George Inness (1825–1894)
Monte Lucia, Perugia , 1873
Oil on canvas
13 7/8 x 19 3/4 inches
Signed lower right: G. Inness; inscribed on verso label: No. 161 13 ¾ x 19 ½ 1873 Monte Lucia, Perugia Italy

Information


Provenance

Estate of the artist

Sale, Fifth Avenue Art Galleries, New York, February 12–14, 1895, as Monte Lucia, Perugia, Italy

P. H. McMahon, Brooklyn, New York

William H. Cummings, Brooklyn, New York

Sale, Anderson Galleries, New York, “William H. Cummings Estate Sale,” April 29, 1921, as Monte Lucia, Perugia

Albert R. Jones, Kansas City, Missouri

Virginia Jones Mullin, daughter of the above

Ralph E. Mullin, husband of the above

The Estate of Ralph E. Mullin

Thomas Colville Fine Art, New Haven, Connecticut, 2002

Exhibited

American Fine Arts Society, New York, Exhibition of the Paintings Left by the Late George Inness, December 27, 1894

The Nelson Gallery and Atkins Museum, George Inness (1825–1894): An Exhibition of Paintings from the Collection and in Memory of Mr. and Mrs. Albert R. Jones, 1958

Literature

Montezuma, “The Inness Paintings,” The Art Amateur 32, no. 3 (February 1895): 77.

Ross E. Taggart, “George Inness,” The Nelson Gallery and Atkins Museum Bulletin 1, no. 2 (December 1958): 20, as Perugia and the Valley.

LeRoy Ireland, The Works of George Inness: An Illustrated Catalogue Raisonné (Austin: University of Texas Press, 1965), pp. 155–156, no. 636.

Michael Quick, George Inness: A Catalogue Raisonné, (New Brunswick, N. J.: Rutgers University Press, 2007), vol. I, pp. 17–18, 446–447, no. 492.

Related Works

The Olive Orchard, ca. 1870–1871, watercolor and possibly some gouache, over graphite, 8 x 10 5/8 inches (approximate), signed lower left: G. Inness.  Whereabouts unknown.

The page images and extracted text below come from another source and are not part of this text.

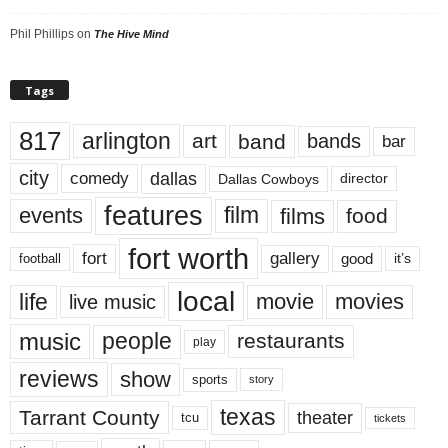
Phil Phillips
on
The Hive Mind
Tags
817
arlington
art
band
bands
bar
city
dallas
comedy
Dallas Cowboys
director
features
events
film
films
food
fort worth
fort
gallery
good
it’s
football
local
life
movie
movies
live music
music
people
restaurants
play
reviews
show
sports
story
texas
Tarrant County
theater
tcu
tickets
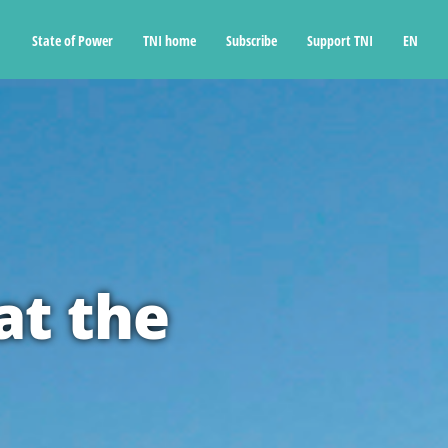
State of Power
TNI home
Subscribe
Support TNI
EN
at the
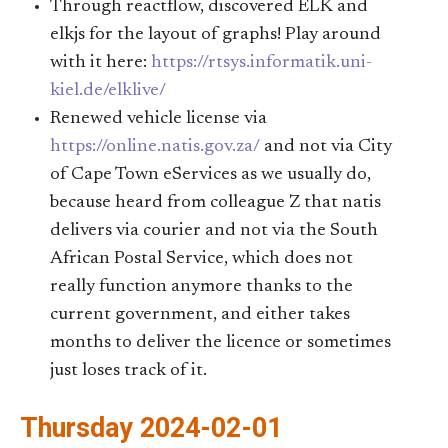
Through reactflow, discovered ELK and
elkjs for the layout of graphs! Play around
with it here:
https://rtsys.informatik.uni-
kiel.de/elklive/
Renewed vehicle license via
https://online.natis.gov.za/
and not via City
of Cape Town eServices as we usually do,
because heard from colleague Z that natis
delivers via courier and not via the South
African Postal Service, which does not
really function anymore thanks to the
current government, and either takes
months to deliver the licence or sometimes
just loses track of it.
Thursday 2024-02-01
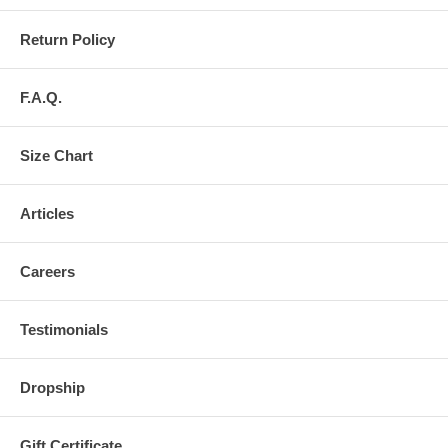
Return Policy
F.A.Q.
Size Chart
Articles
Careers
Testimonials
Dropship
Gift Certificate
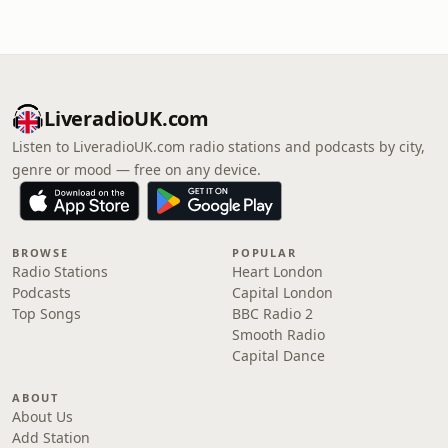
LiveradioUK.com
Listen to LiveradioUK.com radio stations and podcasts by city,
genre or mood — free on any device.
BROWSE
POPULAR
Radio Stations
Heart London
Podcasts
Capital London
Top Songs
BBC Radio 2
Smooth Radio
Capital Dance
ABOUT
About Us
Add Station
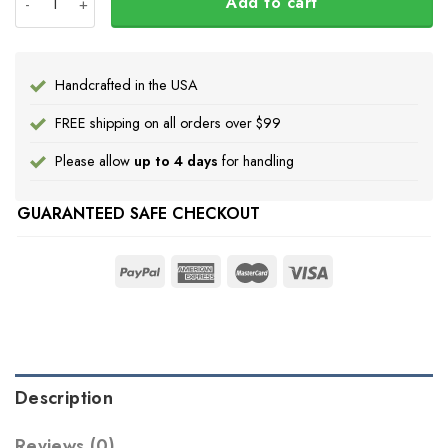
Add to cart
Handcrafted in the USA
FREE shipping on all orders over $99
Please allow
up to 4 days
for handling
GUARANTEED SAFE CHECKOUT
Description
Reviews (0)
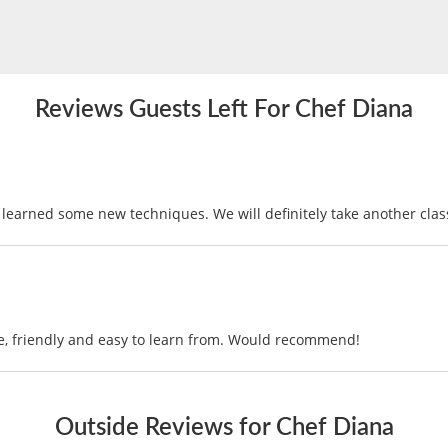
Reviews Guests Left For Chef Diana
learned some new techniques. We will definitely take another clas
, friendly and easy to learn from. Would recommend!
Outside Reviews for Chef Diana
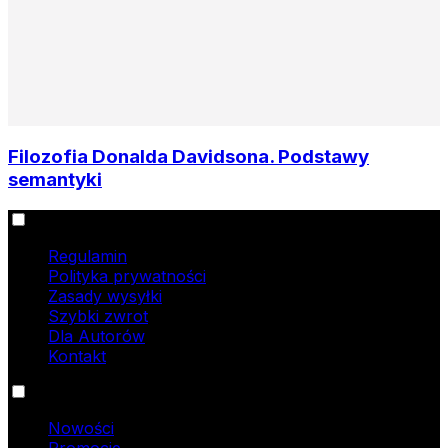
Filozofia Donalda Davidsona. Podstawy
semantyki
Informacje
Regulamin
Polityka prywatności
Zasady wysyłki
Szybki zwrot
Dla Autorów
Kontakt
Oferta
Nowości
Promocje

Scene from Monte Lucia, Perugia (Perugia and the Valley), 1874, oil on canvas, 30 1/8 x 44 ¼ inches, signed and dated lower left: G. Inness 1874.  Maier Museum of Art, Randolph-Macon Woman’s College, Lynchburg, Virginia Fine Arts Fund.

Note: In his 1895 article printed in The Art Amateur, Montezuma (an anonymous contributor) wrote of the paintings featured at Inness’s estate sale.  In reference to Monte Lucia, Perugia, Italy, 1873, the author wrote:

To gain an idea of Inness’s life-work, it will be best to take the display at The Fine Arts Building first.  It contains a number of small and carefully but freely painted early pictures, mostly of Italian subjects, none of which should be passed over by the visitor, though we are compelled to speak of but a few . . .Another Italian picture, “Monte Lucia, Perugia, Italy,” is even more picturesquely composed [than “Viaduct at Laricha, Italy”], slightly warmer in color, and more boldly painted.  The foreground here rises to the left, with a number of old olive and cypress-trees, in the shade of which figures are scattered about.  Cloud shadows fall on the immediate foreground and on a dark mass of trees in the middle distance.  The remainder of the picture is in light, running off to a broken distance, dotted with white houses.